> **Activity A**:
Copy the income distribution article from "However, the income" up to and including "among the people.".

English.news.cn   2012-11-01 19:19:53            

BEIJING, Nov. 1 (Xinhua) -- As China accumulates wealth during its rapid economic development, it is crucial to narrow the widening earnings gap through income distribution reform.

Narrowing the income gap and balancing the efficiency and the equity in development will be a major task for the ruling Communist Party of China (CPC), which will elect a new leadership this month at its national congress.

Last month, the State Council, or the Cabinet, decided to establish an overall income distribution plan by the end of the year, and observers have pinned high hopes on the upcoming 18th national congress of the CPC, which is scheduled to open on Nov. 8.

According to officials close to the reform, the plan will focus on improving earnings for low-income groups and capping high wages by breaking up monopolies through opening up state sectors to private investors. It will also regulate the sectors by levying higher tax rates on state-owned enterprises.

China has been working on income distribution reform since 2004, but people's expectations have not been met. State-run monopolized sectors have become a major target of public complaints.

An official report showed that some managers from state-owned enterprises earned thousands of times more than migrant workers last year, signifying widening incomes.

Thanks to three decades of rapid economic development, the incomes of Chinese people have witnessed significant growth and their living standards have improved. People feel and enjoy the bonus which economic development has brought.

However, the income gap is becoming ever wider along the road of development, as everyone in society can feel it. According to media reports, the number of China's super rich ranks second in the world, only after the United States.

Unfair income distribution has been seen by many economists as a major obstacle in deepening the country's economic reform and transformation of its mode of growth.

But more importantly, polarized population is not in line with the original goal of China's reform and opening up, which is to achieve common prosperity, and is posing a threat to the country's stability and the sustainability of development.

The widening income gap has resulted in increasing public complaints and sometimes social conflicts, and to some extent undermined the popularity of the government among the people.

China has successfully solved people's food and clothing problems but there is still a long way to go in building a well-off society in an all-round way. Making more people share the fruits of economic development will be a crucial step toward that goal.

> **Activity B**:
Rewrite the records from their first line up to and including the line with "za odbijanje nebitnih kolačića.", replacing "Zatvori" with "Close" and keeping everything else unchanged.

> **Dataset extract**:
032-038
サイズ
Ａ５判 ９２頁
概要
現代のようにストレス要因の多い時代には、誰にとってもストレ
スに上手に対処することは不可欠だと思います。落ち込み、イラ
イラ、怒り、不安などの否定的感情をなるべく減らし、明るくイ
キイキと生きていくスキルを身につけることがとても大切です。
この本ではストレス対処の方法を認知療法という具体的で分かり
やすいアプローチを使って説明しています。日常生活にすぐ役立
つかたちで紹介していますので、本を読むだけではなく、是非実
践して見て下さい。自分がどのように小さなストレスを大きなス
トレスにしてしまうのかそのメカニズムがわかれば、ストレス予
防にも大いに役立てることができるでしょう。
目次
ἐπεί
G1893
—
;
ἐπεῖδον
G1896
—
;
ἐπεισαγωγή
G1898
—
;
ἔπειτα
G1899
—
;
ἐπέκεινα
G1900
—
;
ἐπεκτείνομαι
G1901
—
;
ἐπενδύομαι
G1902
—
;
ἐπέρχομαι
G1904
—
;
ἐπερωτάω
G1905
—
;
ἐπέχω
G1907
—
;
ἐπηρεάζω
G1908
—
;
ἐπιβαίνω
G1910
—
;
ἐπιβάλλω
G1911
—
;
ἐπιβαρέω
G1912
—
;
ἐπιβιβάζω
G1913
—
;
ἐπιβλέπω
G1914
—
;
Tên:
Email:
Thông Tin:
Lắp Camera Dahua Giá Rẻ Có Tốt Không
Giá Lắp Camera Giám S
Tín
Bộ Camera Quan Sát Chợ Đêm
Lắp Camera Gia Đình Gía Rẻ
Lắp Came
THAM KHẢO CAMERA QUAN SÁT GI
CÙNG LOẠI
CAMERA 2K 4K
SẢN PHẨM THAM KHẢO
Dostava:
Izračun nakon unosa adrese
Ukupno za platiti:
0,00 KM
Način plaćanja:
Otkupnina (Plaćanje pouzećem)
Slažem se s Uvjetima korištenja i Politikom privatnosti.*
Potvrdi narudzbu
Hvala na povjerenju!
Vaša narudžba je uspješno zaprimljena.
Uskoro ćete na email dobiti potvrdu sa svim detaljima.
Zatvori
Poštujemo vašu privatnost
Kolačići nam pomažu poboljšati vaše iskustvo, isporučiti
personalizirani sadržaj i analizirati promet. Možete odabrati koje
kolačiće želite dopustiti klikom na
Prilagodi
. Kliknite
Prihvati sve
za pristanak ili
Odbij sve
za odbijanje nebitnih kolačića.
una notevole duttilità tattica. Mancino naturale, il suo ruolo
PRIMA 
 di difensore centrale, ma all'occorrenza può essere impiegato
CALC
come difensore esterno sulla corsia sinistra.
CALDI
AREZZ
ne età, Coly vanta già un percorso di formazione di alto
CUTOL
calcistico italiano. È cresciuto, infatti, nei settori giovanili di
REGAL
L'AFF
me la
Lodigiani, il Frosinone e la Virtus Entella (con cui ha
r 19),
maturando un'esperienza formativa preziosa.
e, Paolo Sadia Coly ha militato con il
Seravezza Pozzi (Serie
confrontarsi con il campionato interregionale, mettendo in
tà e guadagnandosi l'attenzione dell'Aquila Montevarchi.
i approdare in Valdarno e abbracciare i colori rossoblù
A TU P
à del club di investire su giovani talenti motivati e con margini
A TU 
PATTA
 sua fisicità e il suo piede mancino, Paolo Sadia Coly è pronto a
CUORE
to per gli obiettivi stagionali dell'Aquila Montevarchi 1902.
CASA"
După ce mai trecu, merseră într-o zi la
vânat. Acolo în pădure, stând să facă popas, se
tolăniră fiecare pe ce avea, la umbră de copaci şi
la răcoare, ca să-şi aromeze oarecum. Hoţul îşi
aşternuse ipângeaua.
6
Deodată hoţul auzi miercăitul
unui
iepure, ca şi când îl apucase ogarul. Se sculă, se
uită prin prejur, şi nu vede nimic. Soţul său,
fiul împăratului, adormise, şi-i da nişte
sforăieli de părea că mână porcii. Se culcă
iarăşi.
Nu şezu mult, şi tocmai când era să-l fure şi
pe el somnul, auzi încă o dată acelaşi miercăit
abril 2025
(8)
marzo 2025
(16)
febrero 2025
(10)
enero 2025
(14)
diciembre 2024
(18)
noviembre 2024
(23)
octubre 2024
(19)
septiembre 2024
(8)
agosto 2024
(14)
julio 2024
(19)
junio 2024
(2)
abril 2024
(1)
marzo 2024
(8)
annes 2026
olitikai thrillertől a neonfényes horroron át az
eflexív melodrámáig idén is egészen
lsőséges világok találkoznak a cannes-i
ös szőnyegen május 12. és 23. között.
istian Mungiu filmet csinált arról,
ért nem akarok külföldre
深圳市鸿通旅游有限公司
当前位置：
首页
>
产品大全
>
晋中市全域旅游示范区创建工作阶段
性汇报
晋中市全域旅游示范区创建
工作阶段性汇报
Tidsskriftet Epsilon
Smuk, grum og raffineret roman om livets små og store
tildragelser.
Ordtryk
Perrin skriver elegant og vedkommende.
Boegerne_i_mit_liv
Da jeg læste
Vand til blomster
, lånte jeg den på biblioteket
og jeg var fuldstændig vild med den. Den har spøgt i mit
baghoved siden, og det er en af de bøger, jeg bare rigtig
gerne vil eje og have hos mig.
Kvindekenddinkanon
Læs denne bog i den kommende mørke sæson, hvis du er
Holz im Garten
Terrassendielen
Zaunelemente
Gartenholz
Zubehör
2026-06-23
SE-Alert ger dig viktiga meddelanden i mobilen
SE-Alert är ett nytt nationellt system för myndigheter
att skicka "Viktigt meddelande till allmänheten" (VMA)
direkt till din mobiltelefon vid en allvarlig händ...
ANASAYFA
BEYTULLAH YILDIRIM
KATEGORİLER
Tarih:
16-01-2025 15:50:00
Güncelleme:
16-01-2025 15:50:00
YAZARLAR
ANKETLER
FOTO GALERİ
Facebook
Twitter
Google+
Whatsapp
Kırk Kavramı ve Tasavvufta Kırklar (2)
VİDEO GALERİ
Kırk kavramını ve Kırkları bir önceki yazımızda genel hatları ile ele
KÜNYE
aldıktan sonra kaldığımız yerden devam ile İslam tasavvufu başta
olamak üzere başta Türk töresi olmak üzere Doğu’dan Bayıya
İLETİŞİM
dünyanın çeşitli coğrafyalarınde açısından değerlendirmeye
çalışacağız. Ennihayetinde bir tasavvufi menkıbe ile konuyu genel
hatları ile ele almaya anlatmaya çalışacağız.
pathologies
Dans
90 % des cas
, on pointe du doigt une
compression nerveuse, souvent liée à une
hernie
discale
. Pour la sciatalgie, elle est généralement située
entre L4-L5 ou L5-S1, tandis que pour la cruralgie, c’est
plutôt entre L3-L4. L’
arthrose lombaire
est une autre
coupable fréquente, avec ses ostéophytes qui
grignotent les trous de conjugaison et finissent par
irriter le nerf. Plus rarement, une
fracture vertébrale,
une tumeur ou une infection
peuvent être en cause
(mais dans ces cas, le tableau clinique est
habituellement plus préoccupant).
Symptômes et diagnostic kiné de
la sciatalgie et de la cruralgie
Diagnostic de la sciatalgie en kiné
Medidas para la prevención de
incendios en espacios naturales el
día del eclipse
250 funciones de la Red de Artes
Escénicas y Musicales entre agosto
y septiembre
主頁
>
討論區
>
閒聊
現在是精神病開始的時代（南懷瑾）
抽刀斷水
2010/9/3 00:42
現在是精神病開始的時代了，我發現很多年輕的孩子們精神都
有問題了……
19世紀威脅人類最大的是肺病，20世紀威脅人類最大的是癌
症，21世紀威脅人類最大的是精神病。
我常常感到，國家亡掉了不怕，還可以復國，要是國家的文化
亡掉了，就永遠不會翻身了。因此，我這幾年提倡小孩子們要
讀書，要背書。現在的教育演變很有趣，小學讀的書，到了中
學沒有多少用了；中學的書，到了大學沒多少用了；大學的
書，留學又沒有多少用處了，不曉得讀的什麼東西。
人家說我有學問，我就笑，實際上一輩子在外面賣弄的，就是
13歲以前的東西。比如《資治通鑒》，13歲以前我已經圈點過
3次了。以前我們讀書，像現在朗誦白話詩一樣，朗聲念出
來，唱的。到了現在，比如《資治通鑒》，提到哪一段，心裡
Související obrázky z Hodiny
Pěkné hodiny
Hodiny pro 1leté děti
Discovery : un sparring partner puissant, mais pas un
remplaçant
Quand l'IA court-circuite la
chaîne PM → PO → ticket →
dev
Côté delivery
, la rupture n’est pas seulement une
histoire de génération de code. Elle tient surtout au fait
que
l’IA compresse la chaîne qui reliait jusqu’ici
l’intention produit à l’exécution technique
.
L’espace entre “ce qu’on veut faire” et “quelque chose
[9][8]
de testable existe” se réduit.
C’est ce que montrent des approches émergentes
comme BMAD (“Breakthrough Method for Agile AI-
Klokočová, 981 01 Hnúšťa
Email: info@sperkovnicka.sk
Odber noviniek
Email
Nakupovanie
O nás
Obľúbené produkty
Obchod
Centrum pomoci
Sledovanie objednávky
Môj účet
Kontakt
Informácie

> **Written reply A**:
However, the income gap is becoming ever wider along the road of development, as everyone in society can feel it. According to media reports, the number of China's super rich ranks second in the world, only after the United States.

Unfair income distribution has been seen by many economists as a major obstacle in deepening the country's economic reform and transformation of its mode of growth.

But more importantly, polarized population is not in line with the original goal of China's reform and opening up, which is to achieve common prosperity, and is posing a threat to the country's stability and the sustainability of development.

The widening income gap has resulted in increasing public complaints and sometimes social conflicts, and to some extent undermined the popularity of the government among the people.

> **Written reply B**:
032-038
サイズ
Ａ５判 ９２頁
概要
現代のようにストレス要因の多い時代には、誰にとってもストレ
スに上手に対処することは不可欠だと思います。落ち込み、イラ
イラ、怒り、不安などの否定的感情をなるべく減らし、明るくイ
キイキと生きていくスキルを身につけることがとても大切です。
この本ではストレス対処の方法を認知療法という具体的で分かり
やすいアプローチを使って説明しています。日常生活にすぐ役立
つかたちで紹介していますので、本を読むだけではなく、是非実
践して見て下さい。自分がどのように小さなストレスを大きなス
トレスにしてしまうのかそのメカニズムがわかれば、ストレス予
防にも大いに役立てることができるでしょう。
目次
ἐπεί
G1893
—
;
ἐπεῖδον
G1896
—
;
ἐπεισαγωγή
G1898
—
;
ἔπειτα
G1899
—
;
ἐπέκεινα
G1900
—
;
ἐπεκτείνομαι
G1901
—
;
ἐπενδύομαι
G1902
—
;
ἐπέρχομαι
G1904
—
;
ἐπερωτάω
G1905
—
;
ἐπέχω
G1907
—
;
ἐπηρεάζω
G1908
—
;
ἐπιβαίνω
G1910
—
;
ἐπιβάλλω
G1911
—
;
ἐπιβαρέω
G1912
—
;
ἐπιβιβάζω
G1913
—
;
ἐπιβλέπω
G1914
—
;
Tên:
Email:
Thông Tin:
Lắp Camera Dahua Giá Rẻ Có Tốt Không
Giá Lắp Camera Giám S
Tín
Bộ Camera Quan Sát Chợ Đêm
Lắp Camera Gia Đình Gía Rẻ
Lắp Came
THAM KHẢO CAMERA QUAN SÁT GI
CÙNG LOẠI
CAMERA 2K 4K
SẢN PHẨM THAM KHẢO
Dostava:
Izračun nakon unosa adrese
Ukupno za platiti:
0,00 KM
Način plaćanja:
Otkupnina (Plaćanje pouzećem)
Slažem se s Uvjetima korištenja i Politikom privatnosti.*
Potvrdi narudzbu
Hvala na povjerenju!
Vaša narudžba je uspješno zaprimljena.
Uskoro ćete na email dobiti potvrdu sa svim detaljima.
Close
Poštujemo vašu privatnost
Kolačići nam pomažu poboljšati vaše iskustvo, isporučiti
personalizirani sadržaj i analizirati promet. Možete odabrati koje
kolačiće želite dopustiti klikom na
Prilagodi
. Kliknite
Prihvati sve
za pristanak ili
Odbij sve
za odbijanje nebitnih kolačića.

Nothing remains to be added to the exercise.